Offering $20 million in cloud-computing credits to academic and non-profit research teams looking into the coronavirus, Google Cloud is also offering free access to a wide range of massive COVID-19 datasets for research.
Google Cloud is also creating solutions to help researchers identify new treatments and therapies; helping hospitals track the spread of the pandemic and develop remote-patient monitoring capabilities; and helping people do self-assessments in Spain. The company has helped Australia build an app offering real-time information and advice, and helped the Peruvian judiciary system continue to function using G Meet.
Rapid development of solutions for overwhelmed agencies and hospitals.
The company is helping overtasked government agencies develop AI-based chat technology to allow citizens phoning in to get vital information more quickly.
In Oklahoma, Google Cloud worked with a partner to develop a solution that allows medical teams to engage remotely with at-risk patients rather than having to risk exposure by treating them in-person. This solution is now moving to other states as well.
Supporting the WFH and learn-at-home revolutions.
Since January, daily usage of the Google Meet video-conferencing product has surged by 25X. And that’s happened without disturbing Google’s global network and infrastructure.
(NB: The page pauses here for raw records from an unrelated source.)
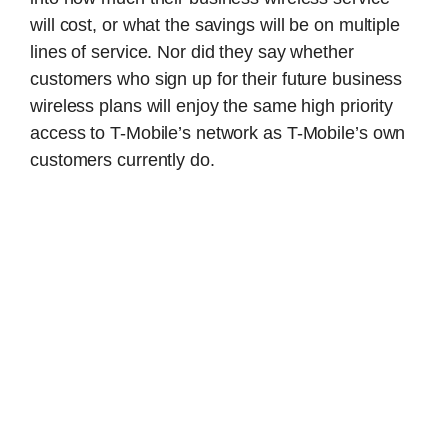
will cost, or what the savings will be on multiple
lines of service. Nor did they say whether
customers who sign up for their future business
wireless plans will enjoy the same high priority
access to T-Mobile’s network as T-Mobile’s own
customers currently do.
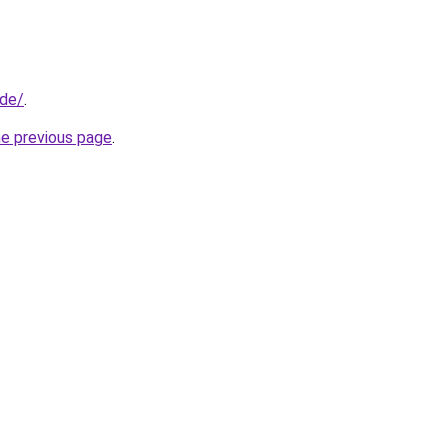
.de/
.
he previous page
.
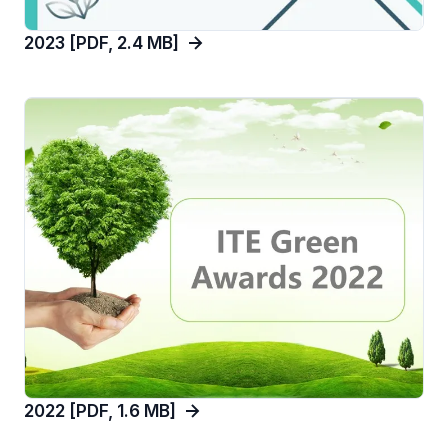
2023 [PDF, 2.4 MB]
2022 [PDF, 1.6 MB]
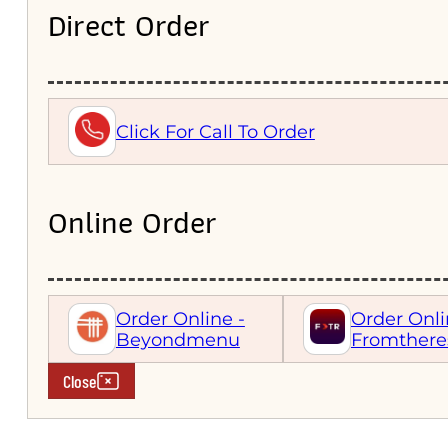
Direct Order
Click For Call To Order
Online Order
Order Online -
Order Onli
Beyondmenu
Fromthere
Close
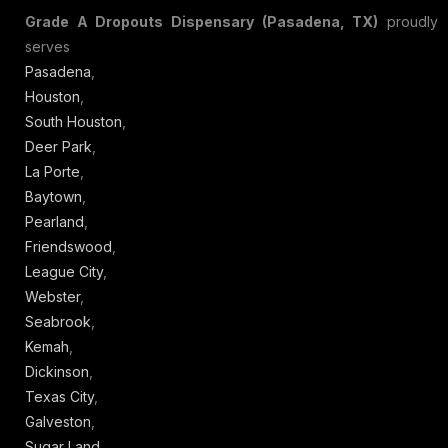
Grade A Dropouts Dispensary (Pasadena, TX)
proudly
serves
Pasadena
,
Houston
,
South Houston
,
Deer Park
,
La Porte
,
Baytown
,
Pearland
,
Friendswood
,
League City
,
Webster
,
Seabrook
,
Kemah
,
Dickinson
,
Texas City
,
Galveston
,
Sugar Land
,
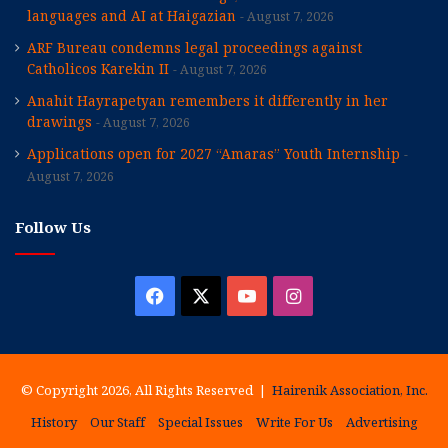
languages and AI at Haigazian
August 7, 2026
ARF Bureau condemns legal proceedings against
Catholicos Karekin II
August 7, 2026
Anahit Hayrapetyan remembers it differently in her
drawings
August 7, 2026
Applications open for 2027 “Amaras” Youth Internship
August 7, 2026
Follow Us
Facebook
X
YouTube
Instagram
© Copyright 2026, All Rights Reserved |
Hairenik Association, Inc.
History
Our Staff
Special Issues
Write For Us
Advertising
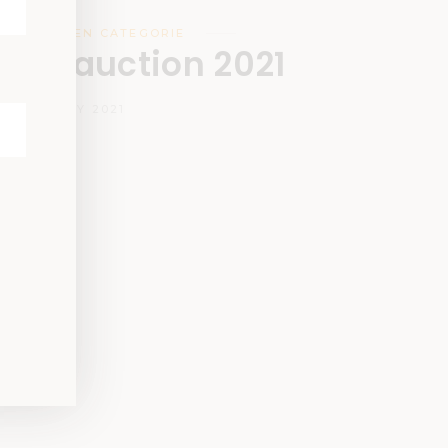
DESIGN
,
GEEN CATEGORIE
ign auction 2021
12 JANUARY 2021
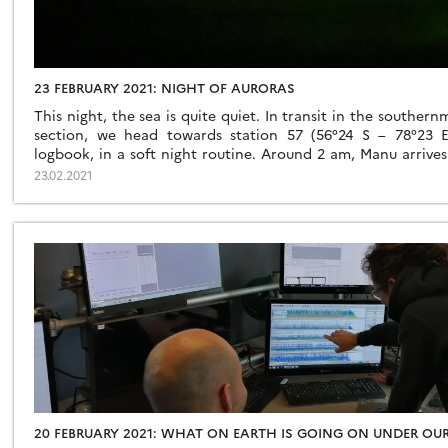
23 FEBRUARY 2021: NIGHT OF AURORAS
This night, the sea is quite quiet. In transit in the souther
section, we head towards station 57 (56°24 S – 78°23 E).
logbook, in a soft night routine. Around 2 am, Manu arrives
how clear the night is? It’s an […]
23.02.2021
20 FEBRUARY 2021: WHAT ON EARTH IS GOING ON UNDER OUR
Advanced features of the product are being made available at no charge around the globe to customers of G Suite and G Suite for Education.
At French insurer MACIF Group, 8,000 employees who were using G Suite as part of their everyday workflows have become committed users of Google Meet by connecting in about 1,300 video meetings every day.
In Germany, luxury fashion retailer Breuninger has temporarily shifted its 5,000 employees out of its 11 stores and into its online business. To manage internal operations, Google Cloud helped get more than 1,100 employees up and running on G Suite in 48 hours. With that capability in place, Breuninger is now exploring ways G Suite can be used to engage and interact with customers.
In education, Google Cloud’s global efforts include connecting 1.3 million students in New York City to Google Classroom for remote learning. And for nonprofit Khan Academy, Google Cloud infrastructure is helping Khan handle a surge in time spent on site (up 2.5X) as well as new registrations from students and teachers (up 6X) and from parents (up 20X).
Again, you can see the full list of Google Cloud initiatives in Kurian’s blog post.
The impact of great leadership
“We’ll continue to work tirelessly on these and other initiatives to support our users, customers, and communities in this time of need,” Kurian wrote. “I’m so grateful to the many extraordinary Cloud Googlers that have worked so hard to provide so many capabilities for our customers.”
A few months ago, we named Kurian our CEO of the Year. And for all he achieved in 2019, these contributions might surpass even that.